"Ho preso ad ombrellate un uomo per difendere il mio amico"

La "contessa del popolo" Patrizia De Blanck, protagonista di un fatto di cronaca: ha messo in fuga ad ombrellate un omofobo, che aveva attaccato verbalmente il suo amico perché vestito con colori accesi

Patrizia De Blanck: "Ho preso ad ombrellate un uomo per difendere un mio amico"

Estrema, generosa a volte irriverente tanti sono gli aggettivi che possono essere legati a Patrizia De Blanck la “contessa del popolo”, che nel bene e nel male fa sempre parlare di sé. L’ultimo episodio la vede come protagonista o forse paladina di un amico, Lorenzo Castelluccio, che ha difeso da un attacco verbale da parte di un omofobo. Lo ha fatto non rispondendo con le parole, ma prendendolo letteralmente ad ombrellate. Il fatto non deve stupire se si conosce la contessa, che da sempre non si fa passare la mosca sotto il naso quando si tratta di difendere qualcuno da un’ingiustizia. “Mi stavo recando al supermercato - racconta Patrizia - insieme al mio amico l’influenzare Lorenzo Castelluccio, quando un uomo sulla cinquantina ha cominciato a deridere il mio amico per come era vestito. Ha usato parole forti e chiaramente omofobe, la più gentile? ‘Ma come ti sei vestito frocio di me**a’”. A queste parole la contessa non ha esitato un secondo: “Mi sono voltata e gli ho sferrato un’ombrellai sulla schiena mandandolo a quel paese, anzi urlandogli proprio il mio proverbiale vaffa….”. A quel punto l’uomo che di spalle non l’aveva riconosciuta e che di certo non si aspettava una reazione del genere, se l’è data a gambe.

Sono stanca di questi omuncoli frustrati e repressi - si sfoga - che si permettono di giudicare e offendere una persona soltanto perché veste in modo colorato. È l’ora di farla finita perché i tempi e la società sono cambiati. Per questo motivo ho voluto rendere noto l’accaduto. Dopo la mia ombrellata quell’uomo è fuggito come una bambina terrorizzata dal lupo cattivo. Il classico vigliacco che prima lancia il sasso e poi, quando vede una reazione che non si aspettava da parte di una donna, scappa a gambe levate. Ringrazi il cielo che ho un problema all’anca altrimenti lo avrei inseguito per dargliene altre. Non è possibile che in Italia ancora oggi si possa essere giudicati e quindi scherniti e discriminati per il modo di vestirsi come accade spesso anche alle ragazze in minigonna e tacchi alti. Ma dove viviamo? Siamo in uno stato libero dove chiunque può vestirsi come vuole e non dovrebbe per questo preoccuparsi di essere schernito da qualcun altro. Episodi di intolleranza e di discriminazione sempre più frequenti. Sono in prima linea nella lotta contro tutte le discriminazioni. Non ne faccio una ragione politica perché non mi interessa, ma di principio e di diritto a potersi esprimere come uno vuole e a poter vivere la propria vita o la propria sessualità come meglio preferisce”.
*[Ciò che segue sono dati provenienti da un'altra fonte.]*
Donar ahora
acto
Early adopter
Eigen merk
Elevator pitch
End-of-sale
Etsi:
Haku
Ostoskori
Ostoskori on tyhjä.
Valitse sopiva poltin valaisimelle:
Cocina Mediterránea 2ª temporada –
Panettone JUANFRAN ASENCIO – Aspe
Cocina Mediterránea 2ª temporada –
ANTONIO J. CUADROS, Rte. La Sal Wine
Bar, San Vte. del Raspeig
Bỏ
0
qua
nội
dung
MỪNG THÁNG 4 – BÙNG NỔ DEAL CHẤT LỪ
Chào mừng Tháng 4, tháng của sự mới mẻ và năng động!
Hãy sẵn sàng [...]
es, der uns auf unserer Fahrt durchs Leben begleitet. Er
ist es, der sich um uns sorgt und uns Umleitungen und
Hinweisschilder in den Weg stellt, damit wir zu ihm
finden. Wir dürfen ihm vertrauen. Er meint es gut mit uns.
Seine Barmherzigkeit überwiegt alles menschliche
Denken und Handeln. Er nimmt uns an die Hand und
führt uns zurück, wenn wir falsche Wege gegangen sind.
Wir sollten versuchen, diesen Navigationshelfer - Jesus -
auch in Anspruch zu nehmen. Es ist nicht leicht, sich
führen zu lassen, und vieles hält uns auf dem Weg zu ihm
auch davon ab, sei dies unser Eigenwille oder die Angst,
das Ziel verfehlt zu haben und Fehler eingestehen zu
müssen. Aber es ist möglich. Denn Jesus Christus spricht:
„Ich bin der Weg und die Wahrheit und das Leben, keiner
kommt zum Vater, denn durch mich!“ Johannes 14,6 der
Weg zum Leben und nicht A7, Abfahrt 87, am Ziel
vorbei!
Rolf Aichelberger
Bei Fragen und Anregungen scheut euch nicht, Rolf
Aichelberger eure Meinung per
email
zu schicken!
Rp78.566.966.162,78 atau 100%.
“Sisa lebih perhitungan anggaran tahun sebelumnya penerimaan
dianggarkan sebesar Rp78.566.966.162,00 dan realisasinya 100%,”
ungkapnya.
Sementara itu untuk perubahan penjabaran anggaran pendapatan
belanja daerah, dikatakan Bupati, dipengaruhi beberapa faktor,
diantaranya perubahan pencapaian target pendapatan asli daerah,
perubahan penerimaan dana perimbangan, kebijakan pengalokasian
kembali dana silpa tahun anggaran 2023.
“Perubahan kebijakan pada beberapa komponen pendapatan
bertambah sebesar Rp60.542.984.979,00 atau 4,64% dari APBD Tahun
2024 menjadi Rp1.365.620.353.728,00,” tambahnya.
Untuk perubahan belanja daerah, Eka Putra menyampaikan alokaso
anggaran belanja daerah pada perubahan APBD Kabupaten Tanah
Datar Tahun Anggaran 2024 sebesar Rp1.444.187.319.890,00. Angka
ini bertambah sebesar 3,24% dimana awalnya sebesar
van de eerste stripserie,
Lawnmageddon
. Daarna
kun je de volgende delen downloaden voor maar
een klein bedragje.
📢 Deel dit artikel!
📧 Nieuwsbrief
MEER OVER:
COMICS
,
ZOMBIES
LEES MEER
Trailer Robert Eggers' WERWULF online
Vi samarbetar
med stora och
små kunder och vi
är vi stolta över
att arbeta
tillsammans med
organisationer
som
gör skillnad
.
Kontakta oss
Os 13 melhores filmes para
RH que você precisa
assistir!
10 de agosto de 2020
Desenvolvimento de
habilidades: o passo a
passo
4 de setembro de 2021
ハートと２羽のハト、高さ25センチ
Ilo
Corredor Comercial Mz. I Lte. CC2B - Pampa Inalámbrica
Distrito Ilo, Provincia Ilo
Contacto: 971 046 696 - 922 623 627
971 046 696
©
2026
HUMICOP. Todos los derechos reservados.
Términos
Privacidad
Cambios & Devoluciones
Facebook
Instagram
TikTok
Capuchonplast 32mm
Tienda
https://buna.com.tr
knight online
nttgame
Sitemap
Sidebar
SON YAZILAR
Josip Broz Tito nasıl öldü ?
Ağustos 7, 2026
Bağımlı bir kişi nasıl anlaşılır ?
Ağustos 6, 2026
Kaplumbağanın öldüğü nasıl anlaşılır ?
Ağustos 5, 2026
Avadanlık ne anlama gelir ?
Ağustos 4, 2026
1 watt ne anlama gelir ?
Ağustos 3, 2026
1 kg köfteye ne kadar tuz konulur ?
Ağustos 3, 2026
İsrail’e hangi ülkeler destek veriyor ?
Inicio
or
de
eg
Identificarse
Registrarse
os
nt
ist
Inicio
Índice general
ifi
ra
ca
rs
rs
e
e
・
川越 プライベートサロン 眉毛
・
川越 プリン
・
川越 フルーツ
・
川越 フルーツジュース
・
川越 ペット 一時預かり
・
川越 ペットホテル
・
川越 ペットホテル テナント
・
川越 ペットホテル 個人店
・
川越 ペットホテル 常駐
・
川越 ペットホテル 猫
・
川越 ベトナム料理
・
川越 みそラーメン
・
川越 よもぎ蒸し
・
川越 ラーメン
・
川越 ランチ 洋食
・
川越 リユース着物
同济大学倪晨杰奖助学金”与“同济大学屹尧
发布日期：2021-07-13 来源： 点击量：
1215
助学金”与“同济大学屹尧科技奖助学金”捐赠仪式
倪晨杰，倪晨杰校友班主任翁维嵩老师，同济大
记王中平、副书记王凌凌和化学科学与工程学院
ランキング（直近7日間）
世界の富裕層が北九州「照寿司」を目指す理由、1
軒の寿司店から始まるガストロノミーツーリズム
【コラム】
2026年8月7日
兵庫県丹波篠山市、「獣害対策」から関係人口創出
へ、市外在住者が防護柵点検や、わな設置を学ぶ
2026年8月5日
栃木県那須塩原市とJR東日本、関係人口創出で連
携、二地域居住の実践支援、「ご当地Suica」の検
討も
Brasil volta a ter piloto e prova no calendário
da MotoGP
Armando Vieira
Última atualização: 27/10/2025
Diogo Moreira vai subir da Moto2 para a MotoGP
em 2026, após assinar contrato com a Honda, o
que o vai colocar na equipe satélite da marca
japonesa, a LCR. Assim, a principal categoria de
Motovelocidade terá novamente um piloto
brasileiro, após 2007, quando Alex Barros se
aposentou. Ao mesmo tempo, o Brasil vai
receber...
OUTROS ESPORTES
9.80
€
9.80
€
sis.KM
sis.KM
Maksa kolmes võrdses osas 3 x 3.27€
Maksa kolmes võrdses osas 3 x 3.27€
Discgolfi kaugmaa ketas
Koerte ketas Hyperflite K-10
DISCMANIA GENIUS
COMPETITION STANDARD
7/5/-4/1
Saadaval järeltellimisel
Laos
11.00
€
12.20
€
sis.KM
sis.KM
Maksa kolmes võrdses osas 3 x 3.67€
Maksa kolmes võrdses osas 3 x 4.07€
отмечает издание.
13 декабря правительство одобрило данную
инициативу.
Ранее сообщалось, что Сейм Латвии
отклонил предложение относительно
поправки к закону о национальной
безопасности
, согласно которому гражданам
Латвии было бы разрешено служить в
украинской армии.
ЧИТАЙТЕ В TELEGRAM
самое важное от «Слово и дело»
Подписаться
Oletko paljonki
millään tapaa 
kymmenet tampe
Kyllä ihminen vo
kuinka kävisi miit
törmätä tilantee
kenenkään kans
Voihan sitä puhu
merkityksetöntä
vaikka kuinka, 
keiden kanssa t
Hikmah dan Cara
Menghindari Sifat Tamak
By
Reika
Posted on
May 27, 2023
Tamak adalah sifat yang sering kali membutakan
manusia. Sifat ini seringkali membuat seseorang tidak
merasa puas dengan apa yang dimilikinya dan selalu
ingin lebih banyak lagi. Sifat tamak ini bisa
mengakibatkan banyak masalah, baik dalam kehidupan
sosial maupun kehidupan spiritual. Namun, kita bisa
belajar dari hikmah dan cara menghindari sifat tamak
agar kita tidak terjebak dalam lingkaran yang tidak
Lorenzo, l'influencer di 19 anni protagonista del fatto, prende la parola e racconta ancora sconvolto. “Sono esterrefatto, ho sentito urlare offese alle mie spalle - dice - ma non pensavo fossero dirette a me per il fatto di essere vestito di rosso. Quando mi sono voltato sono stato preso alla sprovvista per l'odio che c'era nelle sue parole senza neanche conoscermi. Dovremmo avere tutti un’amica come Patrizia De Blanck o avere la sua prontezza di riflessi. Nel 2021, in Italia c’è ancora chi si scandalizza e si permette di offendere, discriminare, etichettare e fare violenza su qualcun altro soltanto perché vestito con abiti colorati, portatore di disabilità oppure, nel caso delle donne, perché indossano la minigonna o un vestito corto. Evitando ogni tipo di strumentalizzazione ideologica, il mio pensiero dovrebbe essere scontato ma, a quanto pare, non lo è. Tutti dovremmo restare allibiti di fronte ai gravissimi fatti di cronaca che riportano di giovani attaccati per il loro orientamento sessuale o perché disabili o colpevoli, come succede a molte ragazze, di essere vestite in modo considerato provocatorio”.